170308 7:06:12 InnoDB: Fatal error: cannot allocate memory for the buffer pool
170308 7:06:12 [ERROR] Plugin 'InnoDB' init function returned error.
170308 7:06:12 [ERROR] Plugin 'InnoDB' registration as a STORAGE ENGINE failed.
170308 7:06:12 [ERROR] Unknown/unsupported storage engine: InnoDB
170308 7:06:12 [ERROR] Aborting

Specifically:

170308 7:06:12 InnoDB: Fatal error: cannot allocate memory for the buffer pool

That error means you’re running out of RAM and MySQL/MariaDB is not able to allocate sufficient RAM, so it fails. What size is your Droplet? (specifically RAM).

Also, let’s figure out where your actual MySQL configuration is. You should have this directory:

/etc/mysql/mysql.conf.d

Inside that directory is going to be one of two files.

1). mysqld.cnf

or

2). 50-server.cnf

Can you post the complete contents of that file?
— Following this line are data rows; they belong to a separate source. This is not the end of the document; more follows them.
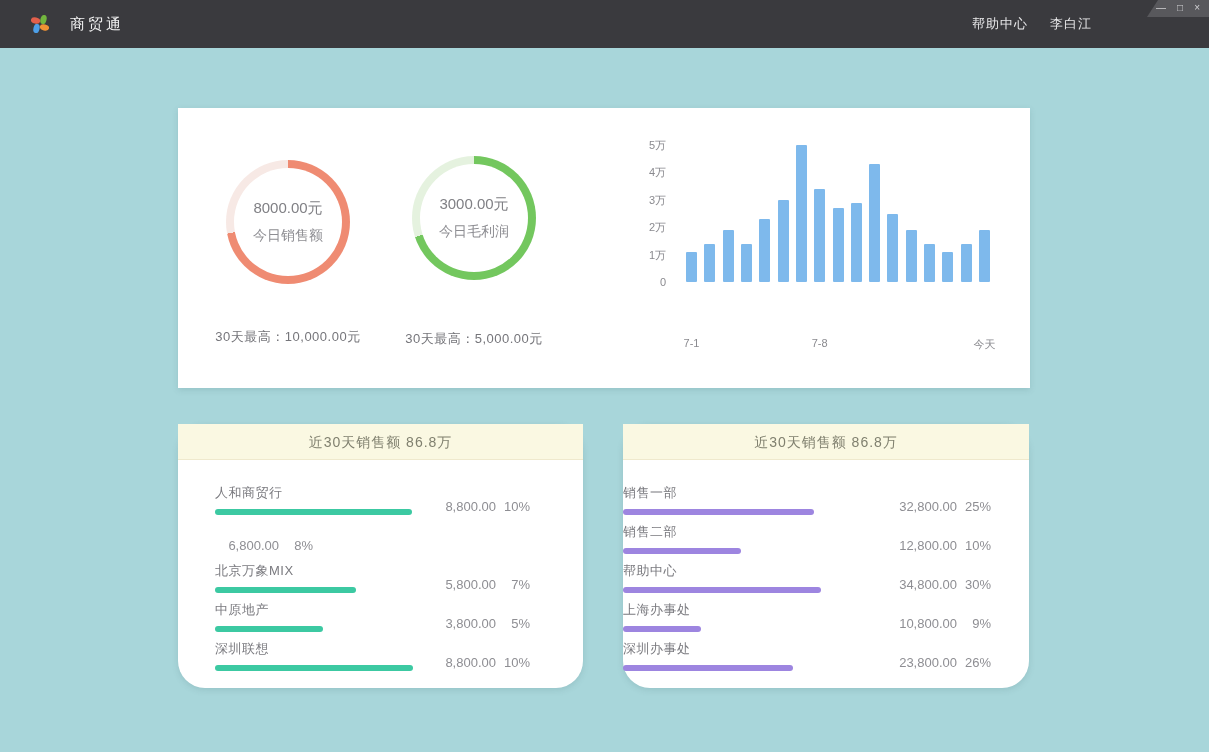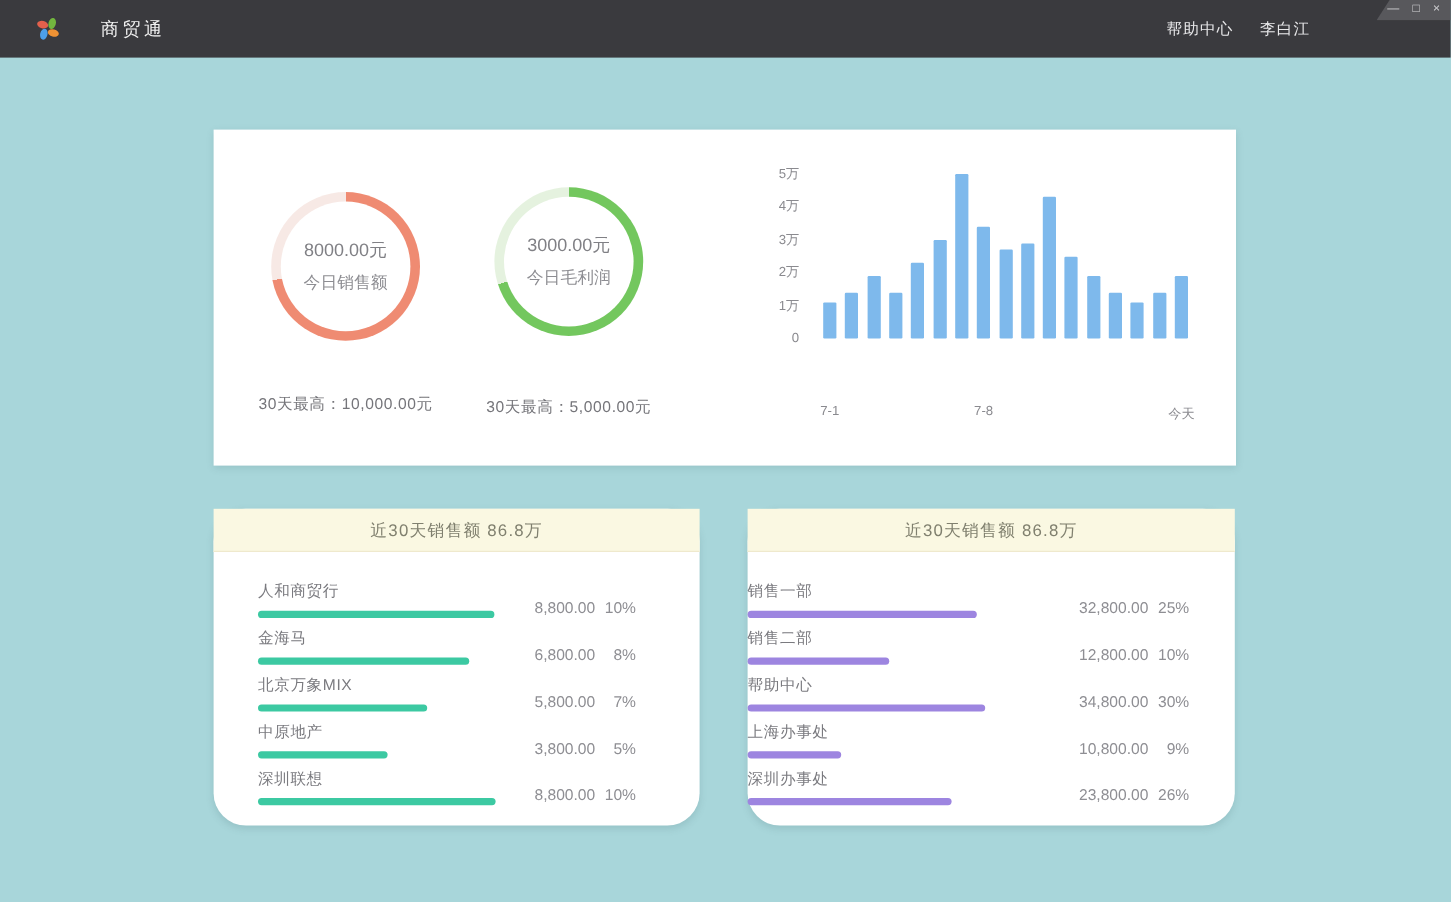--- a/index.html
+++ b/index.html
@@ -9,21 +9,21 @@
     background:#a8d6da;
     font-family:"Liberation Sans", sans-serif;
     -webkit-font-smoothing:antialiased;
   }
 
   
   .topbar {
     position:absolute; left:0; top:0; width:1209px; height:48px;
     background:#3a3a3e;
   }
-  .brand { position:absolute; left:28px; top:0; height:48px; display:flex; align-items:center; gap:32px; }
+  .brand { position:absolute; left:28px; top:0; height:48px; display:flex; align-items:center; gap:18px; }
   .brand-logo { width:24px; height:24px; display:block; }
   .brand-name { color:#f2f2f2; font-size:15px; letter-spacing:3px; }
   .topnav { position:absolute; right:117px; top:0; height:48px; display:flex; align-items:center; gap:22px; }
   .nav-link { color:#e8e8ea; font-size:13px; letter-spacing:1px; cursor:pointer; }
   .win-controls {
     position:absolute; right:0; top:0; height:17px; width:62px;
     background:#58585c;
     clip-path:polygon(11px 0, 100% 0, 100% 100%, 0 100%);
     display:flex; align-items:center; justify-content:flex-end;
     gap:11px; padding:0 9px 2px 14px;
@@ -195,24 +195,20 @@
             <div class="rank-main">
               <div class="rank-label">人和商贸行</div>
               <div class="rank-bar" style="width: 197px; background: rgb(60, 201, 162);"></div>
             </div>
             <div class="rank-values">
               <span class="rank-amount">8,800.00</span>
               <span class="rank-pct">10%</span>
             </div>
           </div>
           <div class="rank-row">
-            <div class="rank-main">
-              <div class="rank-label">金海马</div>
-              <div class="rank-bar" style="width: 176px; background: rgb(60, 201, 162);"></div>
-            </div>
             <div class="rank-values">
               <span class="rank-amount">6,800.00</span>
               <span class="rank-pct">8%</span>
             </div>
           </div>
           <div class="rank-row">
             <div class="rank-main">
               <div class="rank-label">北京万象MIX</div>
               <div class="rank-bar" style="width: 141px; background: rgb(60, 201, 162);"></div>
             </div>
I do have both the ./sites-available and ./sites-enabled directories, just not the ./ssl-params.conf file.

Yes I use .htaccess for the wordpress installation on the domain hosted on this Droplet.

@bashfeedbusiness

If you don’t have the ./sites-available/ and ./sites-enabled/ directories, then you’re most likely pulling from either ./conf or ./conf.d, in which case anything that resides in there is going to get included by Apache during startup.

So if there’s an error in your 000-default.conf file, it could easily affect the rest of your sites just as a misconfigured .htaccess file could.

Do you happen to use .htaccess for any of your websites (normally in the web root for the domain) or is all configuration done through the Apache configuration?